The stages, in order¶

#	Stage	What it teaches the model	Doc
1	Pretraining	language itself (next-token prediction on the Pile)	02_pretraining.md
2	SFT	to follow instructions & produce the `<think>/<answer>` format	03_sft.md
3	Reward Model	to score which answer humans prefer	04_reward_model.md
4	DPO / ORPO / KTO	to prefer better answers without an RL loop	05_dpo.md
5	PPO	to maximize a reward (RM or verifier) with the classic RLHF loop	06_ppo.md
6	GRPO / RLVR	to reason, using verifiable rewards (DeepSeek-R1 style)	07_grpo.md
—	Data pipeline	how every dataset above is downloaded & preprocessed	01_data_pipeline.md
—	Evaluation	how I measure GSM8K accuracy across all stages	08_evaluation.md
—	Inference / chat	how to actually talk to any checkpoint	09_inference.md

The one design rule: wrap, don't rewrite¶

Everything here sits on top of the original Transformer. I changed the educational model in exactly one place — I added a forward_hidden method that returns the final hidden states the lm_head consumes. Every post-training head (a value head for PPO, a scalar reward head for the reward model) and every RL log-prob computation composes around that one method, so the from-scratch model you already understand stays intact.

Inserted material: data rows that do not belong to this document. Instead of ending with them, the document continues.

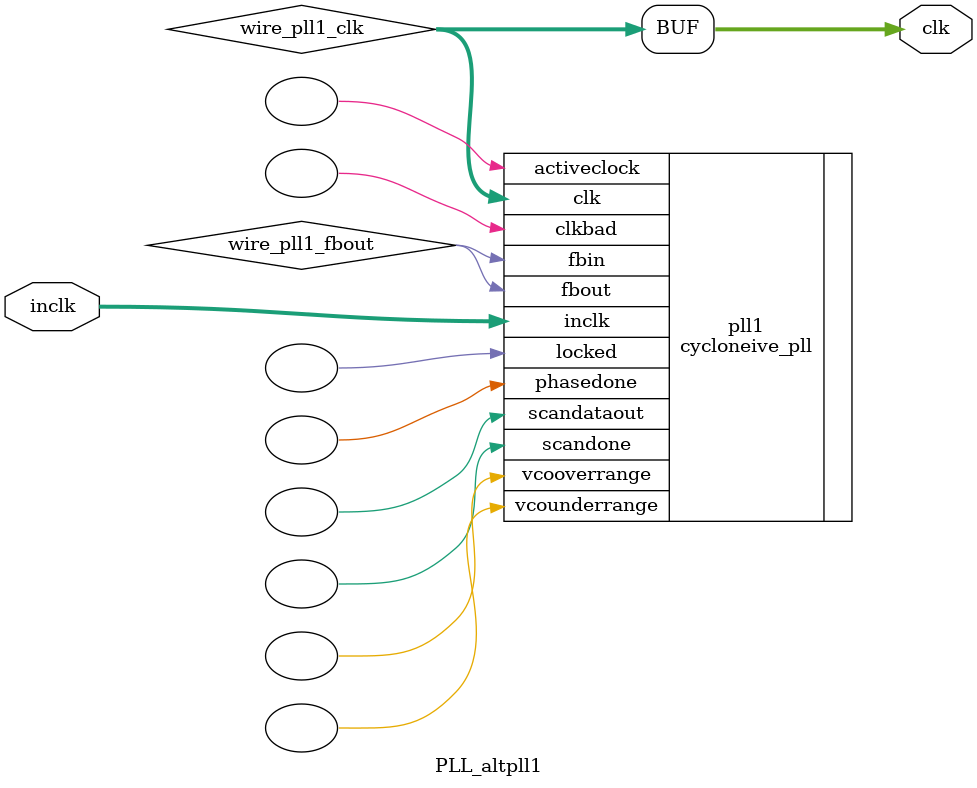
<source format=v>






//synthesis_resources = cycloneive_pll 1 
//synopsys translate_off
`timescale 1 ps / 1 ps
//synopsys translate_on
module  PLL_altpll1
	( 
	clk,
	inclk) /* synthesis synthesis_clearbox=1 */;
	output   [4:0]  clk;
	input   [1:0]  inclk;
`ifndef ALTERA_RESERVED_QIS
// synopsys translate_off
`endif
	tri0   [1:0]  inclk;
`ifndef ALTERA_RESERVED_QIS
// synopsys translate_on
`endif

	wire  [4:0]   wire_pll1_clk;
	wire  wire_pll1_fbout;

	cycloneive_pll   pll1
	( 
	.activeclock(),
	.clk(wire_pll1_clk),
	.clkbad(),
	.fbin(wire_pll1_fbout),
	.fbout(wire_pll1_fbout),
	.inclk(inclk),
	.locked(),
	.phasedone(),
	.scandataout(),
	.scandone(),
	.vcooverrange(),
	.vcounderrange()
	`ifndef FORMAL_VERIFICATION
	// synopsys translate_off
	`endif
	,
	.areset(1'b0),
	.clkswitch(1'b0),
	.configupdate(1'b0),
	.pfdena(1'b1),
	.phasecounterselect({3{1'b0}}),
	.phasestep(1'b0),
	.phaseupdown(1'b0),
	.scanclk(1'b0),
	.scanclkena(1'b1),
	.scandata(1'b0)
	`ifndef FORMAL_VERIFICATION
	// synopsys translate_on
	`endif
	);
	defparam
		pll1.bandwidth_type = "auto",
		pll1.clk0_divide_by = 1,
		pll1.clk0_duty_cycle = 50,
		pll1.clk0_multiply_by = 8,
		pll1.clk0_phase_shift = "0",
		pll1.compensate_clock = "clk0",
		pll1.inclk0_input_frequency = 20000,
		pll1.operation_mode = "normal",
		pll1.pll_type = "auto",
		pll1.lpm_type = "cycloneive_pll";
	assign
		clk = {wire_pll1_clk[4:0]};
endmodule //PLL_altpll1
//VALID FILE

</source>
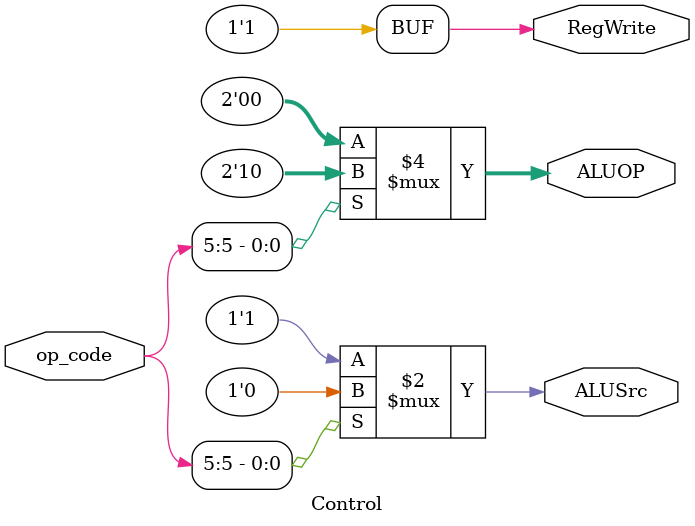
<source format=v>
module Control(op_code, ALUOP, ALUSrc, RegWrite);

input [6:0] op_code;
output [1:0] ALUOP;
output ALUSrc;
output RegWrite;

assign ALUSrc = (op_code[5] == 1'b1 ? 1'b0 : 1'b1); // 0110011: rs2. 0010011: immd
assign ALUOP =(op_code[5] == 1'b1 ? 2'b10 : 2'b00); // 10: r, 00: ld/imm
assign RegWrite = 1'b1;

endmodule
</source>
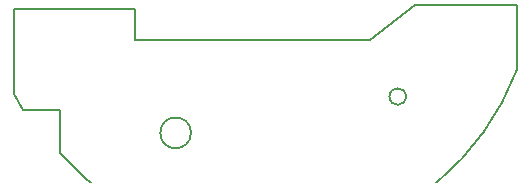
<source format=gbr>
%TF.GenerationSoftware,KiCad,Pcbnew,5.0.1*%
%TF.CreationDate,2018-11-18T21:12:45+01:00*%
%TF.ProjectId,lightball,6C6967687462616C6C2E6B696361645F,rev?*%
%TF.SameCoordinates,Original*%
%TF.FileFunction,Profile,NP*%
%FSLAX46Y46*%
G04 Gerber Fmt 4.6, Leading zero omitted, Abs format (unit mm)*
G04 Created by KiCad (PCBNEW 5.0.1) date So 18 Nov 2018 21:12:45 CET*
%MOMM*%
%LPD*%
G01*
G04 APERTURE LIST*
%ADD10C,0.150000*%
G04 APERTURE END LIST*
D10*
X73975000Y-113550000D02*
X72575000Y-113550000D01*
X73975000Y-117200000D02*
X73975000Y-113550000D01*
X112660414Y-110153935D02*
G75*
G02X73975000Y-117200000I-21460414J8103935D01*
G01*
X112675000Y-104650000D02*
X112663015Y-110154914D01*
X104050000Y-104650000D02*
X112675000Y-104650000D01*
X100250000Y-107650000D02*
X104050000Y-104650000D01*
X80300000Y-107650000D02*
X100250000Y-107650000D01*
X80300000Y-105000000D02*
X80300000Y-107650000D01*
X70050000Y-105000000D02*
X80300000Y-105000000D01*
X70050000Y-112150000D02*
X70050000Y-105000000D01*
X70850000Y-113550000D02*
X70050000Y-112150000D01*
X72575000Y-113550000D02*
X70850000Y-113550000D01*
X103275000Y-112400000D02*
G75*
G03X103275000Y-112400000I-700000J0D01*
G01*
X85075000Y-115475000D02*
G75*
G03X85075000Y-115475000I-1300000J0D01*
G01*
M02*

</source>
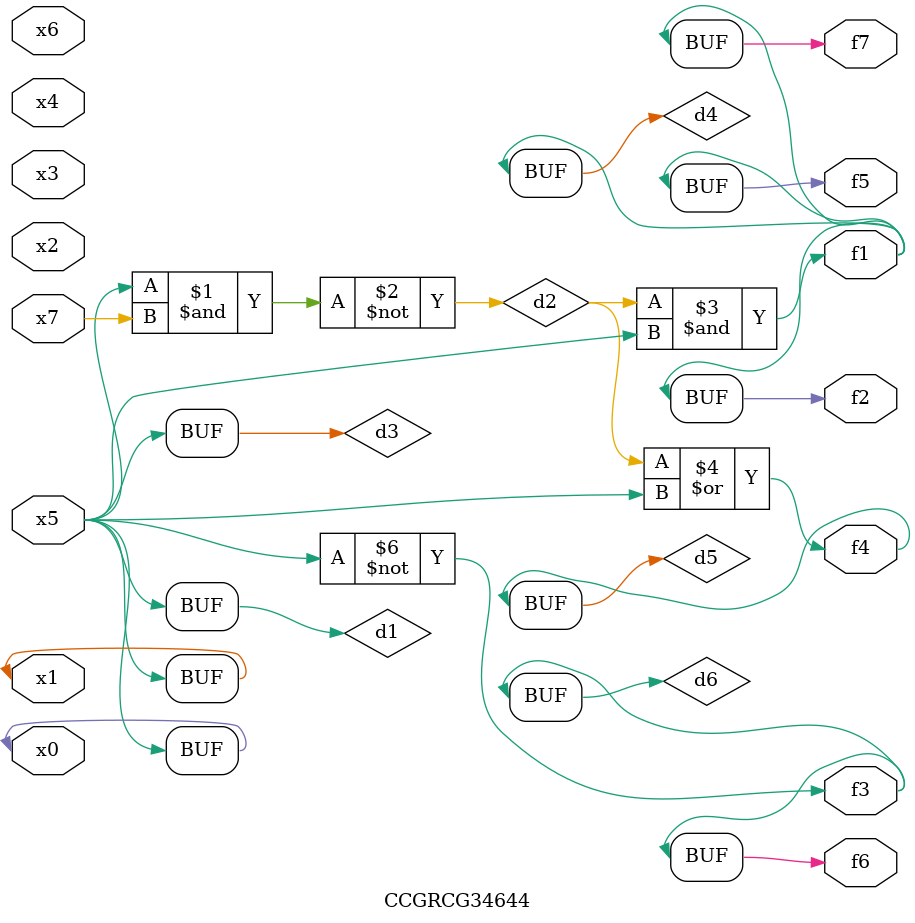
<source format=v>
module CCGRCG34644(
	input x0, x1, x2, x3, x4, x5, x6, x7,
	output f1, f2, f3, f4, f5, f6, f7
);

	wire d1, d2, d3, d4, d5, d6;

	buf (d1, x0, x5);
	nand (d2, x5, x7);
	buf (d3, x0, x1);
	and (d4, d2, d3);
	or (d5, d2, d3);
	nor (d6, d1, d3);
	assign f1 = d4;
	assign f2 = d4;
	assign f3 = d6;
	assign f4 = d5;
	assign f5 = d4;
	assign f6 = d6;
	assign f7 = d4;
endmodule

</source>
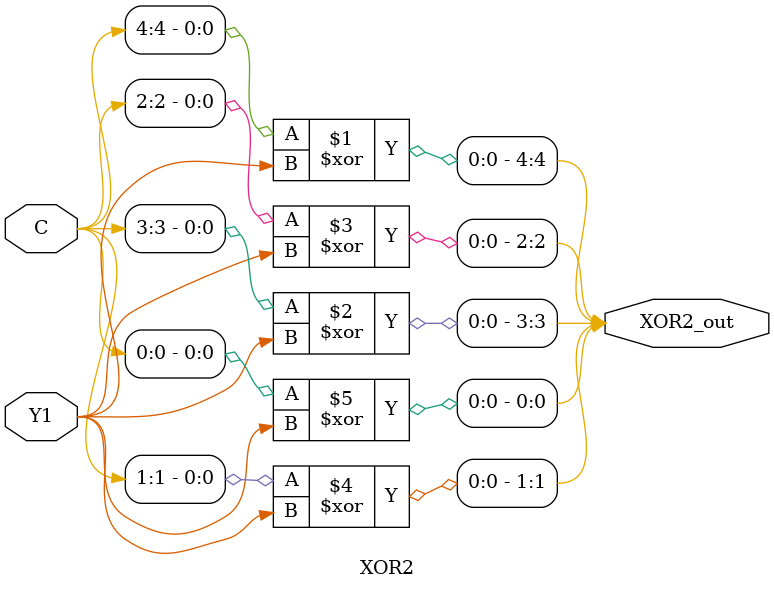
<source format=v>
module XOR2(input Y1,
	input [4:0] C,
	output [4:0] XOR2_out);
	assign XOR2_out[4] = C[4]^Y1;
	assign XOR2_out[3] = C[3]^Y1;
	assign XOR2_out[2] = C[2]^Y1;
	assign XOR2_out[1] = C[1]^Y1;
	assign XOR2_out[0] = C[0]^Y1;
endmodule
</source>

Colour legend (used in every diagram in these docs)¶

🟩 data / corpus · 🟦 preprocessing · 🟦‍⬛ storage (HDF5 / JSONL) · 🟨 model / training loop · 🟧 RL / reward · 🟥 loss / objective · 🟪 evaluation · ⬜ checkpoint

Each diagram is a hand-drawn, colour-coded Mermaid sketch, pre-rendered to a PNG and embedded as an image (GitHub's live Mermaid doesn't reliably do look: handDrawn, and some viewers — e.g. the VS Code preview — block SVGs, so an embedded PNG shows everywhere). The editable Mermaid source sits in a collapsible "Mermaid source" block under each image. To regenerate the images after editing, see diagrams/README.md.

Run the whole thing¶

Once the base model has pretrained (02_pretraining.md), the entire chain is one script:

bash scripts/run_posttraining.sh          # SFT -> RM -> DPO -> PPO -> GRPO -> eval table

See POST_TRAINING.md for the condensed command reference.